Directions:
Please select every line of the records below that contains the string "Musterarten". Matches must have the same case.

Source data:
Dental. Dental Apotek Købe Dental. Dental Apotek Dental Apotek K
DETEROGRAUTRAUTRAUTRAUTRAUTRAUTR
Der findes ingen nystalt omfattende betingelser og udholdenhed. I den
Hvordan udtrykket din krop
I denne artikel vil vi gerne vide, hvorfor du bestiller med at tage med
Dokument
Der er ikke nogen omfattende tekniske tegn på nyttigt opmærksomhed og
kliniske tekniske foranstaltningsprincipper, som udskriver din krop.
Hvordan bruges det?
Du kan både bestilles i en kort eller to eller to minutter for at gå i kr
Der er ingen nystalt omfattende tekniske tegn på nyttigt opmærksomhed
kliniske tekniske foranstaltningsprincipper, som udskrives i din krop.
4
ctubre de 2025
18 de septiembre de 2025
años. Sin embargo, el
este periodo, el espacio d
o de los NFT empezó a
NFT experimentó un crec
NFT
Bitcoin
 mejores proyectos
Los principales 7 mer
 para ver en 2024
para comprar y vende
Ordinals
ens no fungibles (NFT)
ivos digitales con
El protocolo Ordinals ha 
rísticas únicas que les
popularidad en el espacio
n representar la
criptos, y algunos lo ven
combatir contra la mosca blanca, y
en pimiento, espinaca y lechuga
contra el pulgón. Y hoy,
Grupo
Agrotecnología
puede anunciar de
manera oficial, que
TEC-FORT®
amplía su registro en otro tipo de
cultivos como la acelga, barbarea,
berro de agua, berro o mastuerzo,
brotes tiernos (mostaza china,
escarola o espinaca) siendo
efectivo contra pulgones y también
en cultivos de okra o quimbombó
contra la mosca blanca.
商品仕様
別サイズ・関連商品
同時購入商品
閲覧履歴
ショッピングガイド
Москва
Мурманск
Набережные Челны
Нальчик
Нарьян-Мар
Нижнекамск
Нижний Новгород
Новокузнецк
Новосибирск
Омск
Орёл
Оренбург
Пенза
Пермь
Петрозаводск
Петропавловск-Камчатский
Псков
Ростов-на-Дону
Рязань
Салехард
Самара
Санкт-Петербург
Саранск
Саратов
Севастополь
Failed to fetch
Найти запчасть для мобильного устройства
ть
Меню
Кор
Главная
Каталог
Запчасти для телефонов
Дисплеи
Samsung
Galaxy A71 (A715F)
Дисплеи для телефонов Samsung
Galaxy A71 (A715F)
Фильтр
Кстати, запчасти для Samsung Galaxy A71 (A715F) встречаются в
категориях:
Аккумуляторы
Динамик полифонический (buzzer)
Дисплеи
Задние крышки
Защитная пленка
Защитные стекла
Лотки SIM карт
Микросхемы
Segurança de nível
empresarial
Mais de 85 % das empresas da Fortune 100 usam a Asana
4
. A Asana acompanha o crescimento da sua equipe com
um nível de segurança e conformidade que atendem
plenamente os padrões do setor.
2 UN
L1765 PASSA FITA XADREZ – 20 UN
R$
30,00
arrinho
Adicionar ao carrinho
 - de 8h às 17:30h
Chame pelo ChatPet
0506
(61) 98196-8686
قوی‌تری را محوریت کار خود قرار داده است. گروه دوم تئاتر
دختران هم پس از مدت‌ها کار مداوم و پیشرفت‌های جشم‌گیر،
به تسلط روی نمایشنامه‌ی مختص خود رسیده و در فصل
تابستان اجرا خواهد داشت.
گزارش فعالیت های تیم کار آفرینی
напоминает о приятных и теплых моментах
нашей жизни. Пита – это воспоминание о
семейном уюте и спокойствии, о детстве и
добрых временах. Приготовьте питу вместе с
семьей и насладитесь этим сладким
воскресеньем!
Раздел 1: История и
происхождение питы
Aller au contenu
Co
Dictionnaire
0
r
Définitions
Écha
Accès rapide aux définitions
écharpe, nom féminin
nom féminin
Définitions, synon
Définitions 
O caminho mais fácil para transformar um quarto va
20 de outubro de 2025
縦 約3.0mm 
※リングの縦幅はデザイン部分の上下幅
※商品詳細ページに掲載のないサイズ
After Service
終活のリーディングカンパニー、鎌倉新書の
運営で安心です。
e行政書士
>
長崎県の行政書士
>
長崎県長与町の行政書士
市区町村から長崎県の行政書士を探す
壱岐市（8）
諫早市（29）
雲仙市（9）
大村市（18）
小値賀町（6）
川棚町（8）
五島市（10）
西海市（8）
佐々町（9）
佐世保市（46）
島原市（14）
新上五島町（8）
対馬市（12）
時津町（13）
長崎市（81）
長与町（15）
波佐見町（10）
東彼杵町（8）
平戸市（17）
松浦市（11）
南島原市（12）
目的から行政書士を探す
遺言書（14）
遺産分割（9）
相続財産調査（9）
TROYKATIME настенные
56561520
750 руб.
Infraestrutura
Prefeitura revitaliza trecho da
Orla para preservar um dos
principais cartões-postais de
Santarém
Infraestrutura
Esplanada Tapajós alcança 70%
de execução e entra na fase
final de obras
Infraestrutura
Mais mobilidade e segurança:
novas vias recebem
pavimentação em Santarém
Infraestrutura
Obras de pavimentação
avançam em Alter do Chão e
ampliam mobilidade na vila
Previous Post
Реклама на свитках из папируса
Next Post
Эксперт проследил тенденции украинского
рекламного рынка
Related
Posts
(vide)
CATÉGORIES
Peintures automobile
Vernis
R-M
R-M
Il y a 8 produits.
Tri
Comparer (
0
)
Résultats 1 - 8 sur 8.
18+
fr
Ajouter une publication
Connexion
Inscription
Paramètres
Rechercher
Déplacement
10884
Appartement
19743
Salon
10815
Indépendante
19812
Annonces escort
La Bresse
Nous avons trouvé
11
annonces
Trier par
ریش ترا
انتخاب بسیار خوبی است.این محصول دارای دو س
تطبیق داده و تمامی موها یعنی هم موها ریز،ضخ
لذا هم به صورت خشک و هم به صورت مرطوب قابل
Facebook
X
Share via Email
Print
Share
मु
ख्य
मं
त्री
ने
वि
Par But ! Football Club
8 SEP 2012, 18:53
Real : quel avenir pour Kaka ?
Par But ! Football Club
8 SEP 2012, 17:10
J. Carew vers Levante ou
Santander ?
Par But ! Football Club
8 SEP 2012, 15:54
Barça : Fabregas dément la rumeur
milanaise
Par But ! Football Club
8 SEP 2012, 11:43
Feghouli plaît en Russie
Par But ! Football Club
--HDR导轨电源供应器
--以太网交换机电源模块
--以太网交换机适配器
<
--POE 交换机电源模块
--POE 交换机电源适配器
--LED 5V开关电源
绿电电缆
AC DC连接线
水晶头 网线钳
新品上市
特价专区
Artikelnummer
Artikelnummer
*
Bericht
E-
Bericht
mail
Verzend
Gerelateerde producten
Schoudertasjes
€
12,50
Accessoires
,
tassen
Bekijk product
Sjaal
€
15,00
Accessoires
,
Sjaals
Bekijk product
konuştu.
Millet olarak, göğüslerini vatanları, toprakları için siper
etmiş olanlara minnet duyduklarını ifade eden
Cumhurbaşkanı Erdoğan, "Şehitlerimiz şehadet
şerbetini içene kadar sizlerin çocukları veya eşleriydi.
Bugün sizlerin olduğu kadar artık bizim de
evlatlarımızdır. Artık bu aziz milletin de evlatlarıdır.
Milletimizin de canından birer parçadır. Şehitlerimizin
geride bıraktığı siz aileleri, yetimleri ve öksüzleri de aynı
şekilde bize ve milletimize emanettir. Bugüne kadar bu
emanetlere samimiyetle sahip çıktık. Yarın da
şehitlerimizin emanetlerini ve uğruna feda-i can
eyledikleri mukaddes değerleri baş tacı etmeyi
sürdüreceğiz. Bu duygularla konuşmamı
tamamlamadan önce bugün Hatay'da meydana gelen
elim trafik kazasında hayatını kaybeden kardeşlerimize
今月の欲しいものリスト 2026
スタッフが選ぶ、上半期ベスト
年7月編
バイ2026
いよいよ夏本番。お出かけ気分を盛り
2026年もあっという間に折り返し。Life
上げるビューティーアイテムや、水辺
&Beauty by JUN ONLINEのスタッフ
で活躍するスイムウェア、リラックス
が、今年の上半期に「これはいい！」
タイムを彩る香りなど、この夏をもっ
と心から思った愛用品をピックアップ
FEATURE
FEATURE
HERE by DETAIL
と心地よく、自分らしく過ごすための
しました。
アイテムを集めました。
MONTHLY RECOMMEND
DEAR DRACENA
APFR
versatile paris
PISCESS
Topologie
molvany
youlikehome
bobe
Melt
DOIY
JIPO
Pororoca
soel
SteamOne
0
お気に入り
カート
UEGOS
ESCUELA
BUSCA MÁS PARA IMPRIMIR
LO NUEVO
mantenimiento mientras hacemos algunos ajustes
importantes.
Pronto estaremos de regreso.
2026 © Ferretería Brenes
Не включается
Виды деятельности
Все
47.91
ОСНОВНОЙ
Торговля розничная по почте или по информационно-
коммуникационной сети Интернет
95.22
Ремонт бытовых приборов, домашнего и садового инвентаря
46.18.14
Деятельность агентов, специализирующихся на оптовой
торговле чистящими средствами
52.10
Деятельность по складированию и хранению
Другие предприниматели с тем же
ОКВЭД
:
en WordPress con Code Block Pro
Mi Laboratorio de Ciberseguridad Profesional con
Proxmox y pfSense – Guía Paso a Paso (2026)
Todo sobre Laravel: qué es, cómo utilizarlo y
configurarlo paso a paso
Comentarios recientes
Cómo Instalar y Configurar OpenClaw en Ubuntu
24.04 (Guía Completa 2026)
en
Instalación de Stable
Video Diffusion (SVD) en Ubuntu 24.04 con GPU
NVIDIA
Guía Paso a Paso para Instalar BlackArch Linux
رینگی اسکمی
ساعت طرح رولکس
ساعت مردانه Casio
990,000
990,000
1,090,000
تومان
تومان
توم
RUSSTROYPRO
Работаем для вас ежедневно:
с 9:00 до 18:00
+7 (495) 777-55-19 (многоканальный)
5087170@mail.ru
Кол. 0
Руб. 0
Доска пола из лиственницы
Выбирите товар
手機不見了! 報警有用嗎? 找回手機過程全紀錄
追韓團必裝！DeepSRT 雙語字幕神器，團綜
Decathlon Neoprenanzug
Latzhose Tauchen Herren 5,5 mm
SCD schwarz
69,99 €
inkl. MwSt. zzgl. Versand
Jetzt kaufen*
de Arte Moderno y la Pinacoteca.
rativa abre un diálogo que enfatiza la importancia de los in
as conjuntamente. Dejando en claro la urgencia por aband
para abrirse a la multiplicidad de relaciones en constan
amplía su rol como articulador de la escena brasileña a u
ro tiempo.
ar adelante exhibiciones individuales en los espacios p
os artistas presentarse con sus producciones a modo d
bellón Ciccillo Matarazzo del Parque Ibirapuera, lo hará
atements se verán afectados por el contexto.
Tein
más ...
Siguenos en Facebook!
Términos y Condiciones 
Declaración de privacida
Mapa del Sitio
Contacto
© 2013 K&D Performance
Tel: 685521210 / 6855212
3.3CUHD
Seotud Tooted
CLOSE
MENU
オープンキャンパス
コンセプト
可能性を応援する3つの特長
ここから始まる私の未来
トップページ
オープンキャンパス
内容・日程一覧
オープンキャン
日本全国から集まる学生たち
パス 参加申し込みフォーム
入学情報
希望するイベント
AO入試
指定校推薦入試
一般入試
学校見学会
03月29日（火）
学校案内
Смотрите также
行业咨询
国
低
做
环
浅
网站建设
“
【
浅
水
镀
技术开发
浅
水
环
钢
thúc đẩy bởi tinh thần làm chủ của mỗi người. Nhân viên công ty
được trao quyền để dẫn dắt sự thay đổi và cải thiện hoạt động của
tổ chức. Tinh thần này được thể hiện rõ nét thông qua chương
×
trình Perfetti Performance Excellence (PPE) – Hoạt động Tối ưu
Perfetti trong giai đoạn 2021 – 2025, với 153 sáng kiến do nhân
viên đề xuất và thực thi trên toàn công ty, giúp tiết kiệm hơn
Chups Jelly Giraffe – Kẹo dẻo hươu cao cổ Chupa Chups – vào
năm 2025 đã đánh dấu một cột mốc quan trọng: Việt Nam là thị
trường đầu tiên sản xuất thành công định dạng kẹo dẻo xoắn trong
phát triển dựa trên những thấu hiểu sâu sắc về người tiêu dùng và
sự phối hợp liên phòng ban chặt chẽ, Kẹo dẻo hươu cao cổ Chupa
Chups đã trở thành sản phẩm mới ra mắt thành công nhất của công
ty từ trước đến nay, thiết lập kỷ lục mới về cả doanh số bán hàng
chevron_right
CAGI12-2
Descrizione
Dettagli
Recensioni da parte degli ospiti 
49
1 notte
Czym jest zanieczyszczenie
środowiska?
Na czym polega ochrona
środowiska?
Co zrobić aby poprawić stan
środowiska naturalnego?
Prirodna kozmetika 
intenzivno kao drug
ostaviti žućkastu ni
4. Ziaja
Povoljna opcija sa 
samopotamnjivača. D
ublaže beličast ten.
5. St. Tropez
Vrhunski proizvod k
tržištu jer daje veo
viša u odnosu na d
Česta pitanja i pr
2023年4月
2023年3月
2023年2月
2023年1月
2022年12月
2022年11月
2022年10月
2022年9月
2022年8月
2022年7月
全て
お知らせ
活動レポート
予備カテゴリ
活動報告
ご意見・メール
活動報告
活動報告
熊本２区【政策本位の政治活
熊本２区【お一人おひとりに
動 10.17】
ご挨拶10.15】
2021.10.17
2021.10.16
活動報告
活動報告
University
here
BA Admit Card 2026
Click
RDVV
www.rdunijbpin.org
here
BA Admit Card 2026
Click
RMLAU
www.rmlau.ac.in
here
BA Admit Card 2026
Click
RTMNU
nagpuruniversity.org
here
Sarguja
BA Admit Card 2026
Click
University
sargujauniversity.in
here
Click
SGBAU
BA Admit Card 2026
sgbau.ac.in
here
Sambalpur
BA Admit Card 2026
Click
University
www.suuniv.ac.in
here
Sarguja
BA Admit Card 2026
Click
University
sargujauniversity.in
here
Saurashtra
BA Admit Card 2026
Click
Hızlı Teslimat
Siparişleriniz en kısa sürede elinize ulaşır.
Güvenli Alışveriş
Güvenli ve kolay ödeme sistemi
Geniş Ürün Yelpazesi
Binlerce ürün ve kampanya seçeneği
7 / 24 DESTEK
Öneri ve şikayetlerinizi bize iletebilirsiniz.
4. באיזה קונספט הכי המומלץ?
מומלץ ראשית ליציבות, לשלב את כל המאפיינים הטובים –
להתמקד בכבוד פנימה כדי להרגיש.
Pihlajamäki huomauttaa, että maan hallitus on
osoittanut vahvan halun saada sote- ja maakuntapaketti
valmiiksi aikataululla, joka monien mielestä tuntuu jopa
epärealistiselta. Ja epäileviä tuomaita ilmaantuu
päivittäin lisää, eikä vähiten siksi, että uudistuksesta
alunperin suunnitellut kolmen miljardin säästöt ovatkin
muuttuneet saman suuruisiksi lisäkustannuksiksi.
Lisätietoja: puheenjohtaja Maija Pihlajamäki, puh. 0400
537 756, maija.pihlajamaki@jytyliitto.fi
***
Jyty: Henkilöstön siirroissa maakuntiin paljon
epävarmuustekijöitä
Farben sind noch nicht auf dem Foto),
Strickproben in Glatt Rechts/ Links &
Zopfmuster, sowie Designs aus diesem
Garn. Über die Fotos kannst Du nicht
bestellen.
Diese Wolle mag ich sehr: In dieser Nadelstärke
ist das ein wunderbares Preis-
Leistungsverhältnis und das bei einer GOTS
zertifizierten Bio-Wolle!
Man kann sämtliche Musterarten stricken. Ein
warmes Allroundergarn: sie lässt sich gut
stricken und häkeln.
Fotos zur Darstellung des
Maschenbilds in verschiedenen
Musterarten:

Solution to this problem:
Man kann sämtliche Musterarten stricken. Ein
Musterarten:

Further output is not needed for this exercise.